At least 150,000 Syrians are believed to have died in battles between government forces and rebels since the civil war began in March, 2011 and there is no end in sight for this increasingly savage and cruel conflict.

United Nations figures tracking registered refugees show the human tide of men, women and children fleeing the violence reached a peak early last year amid claims the government had used chemical weapons.

However, each day sees many thousands more escaping into neighbouring countries such as Lebanon and Turkey. More than half a million people have fled across the border to Jordan.

Loading article content

I recently visited Caritas Jordan, the local partner of the Scottish Catholic International Aid Fund (Sciaf) for whom I volunteer. I saw the refugee crisis first hand and how the Catholic aid agencies are helping people who have had no alternative but to leave their homes in Syria with nothing but what they could carry.

Donations from Scotland have helped Caritas Jordan to establish a reception centre where refugees can access medical care and dental clinics.

They provide legal services and help with permits and passport applications. They also give out food vouchers and help with housing for refugees who are not in camps. In the winter blankets, mattresses and heaters are also given out to the most vulnerable.

I was profoundly impressed by the Caritas staff who handle a massive amount of work to help the ever growing number of Syrian refugees.

A community centre manager, Suhad Zarafili, introduced me to Ahmed, who was at the medical clinic to get pre-natal care for his pregnant wife.

Before the civil war began, Ahmed worked in a TV satellite business in Homs. He said that the government bombing of residential areas in his city and the total destruction of his home had forced him to flee to Jordan. He told me: "I was beaten by government security forces who suspected me of supporting the rebels."

Caritas Jordan helped Ahmed to secure a temporary residency permit and, along with care for his pregnant wife, he also gets food vouchers.

He has had trouble getting his son on his passport and Caritas has helped with this too.

I travelled 20 miles from Amman and visited the purpose-built Our Lady of Peace Centre, where Caritas look after children, many of whom have been traumatised by the terrible acts of violence they have either suffered or witnessed.

The centre also deals with children with special needs, both physical and psychological. I saw the children draw pictures of planes carrying out bombing and tanks in action.

I visited refugees who are not living in camps, well off the tourist routes, in a building supervised by the Syrian Orthodox Church, which houses eight families in two rooms.

Privacy is in short supply. The family sleeping areas are separated by blankets held up by clothes pegs. There is just one bath and there are only two toilets for 35 people.

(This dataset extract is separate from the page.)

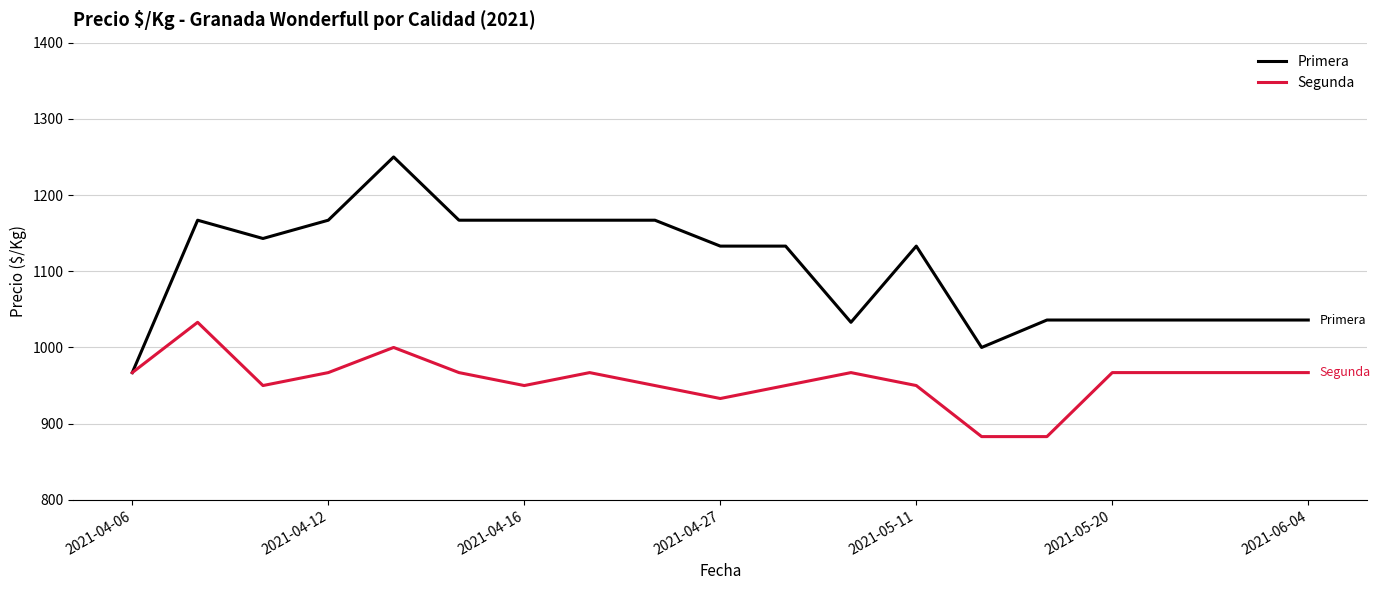

True or false: Primera has more than 0 points higher than both neighbors.

True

I spoke to Syrian refugees who are trained in engineering and pharmacy but who are not permitted to work in Jordan.

They told me: "We came here for two months. That was two years ago."

Thousands are still streaming out of Syria as the conflict continues and the population of Jordan is continuing to increase.

The needs of the refugees are great; many have nothing. Many poor Jordanians are also suffering due to the increasingly short supply of jobs, housing and access to healthcare.

Caritas is also helping them with food vouchers and other aid.

Generous donations from Scotland have made so much possible but, with no end to the war in sight, the life-saving work of Sciaf and its partners in Jordan and Lebanon needs to continue.

We would all do well to keep the terrible plight of the Syrian refugees at the forefront of our minds.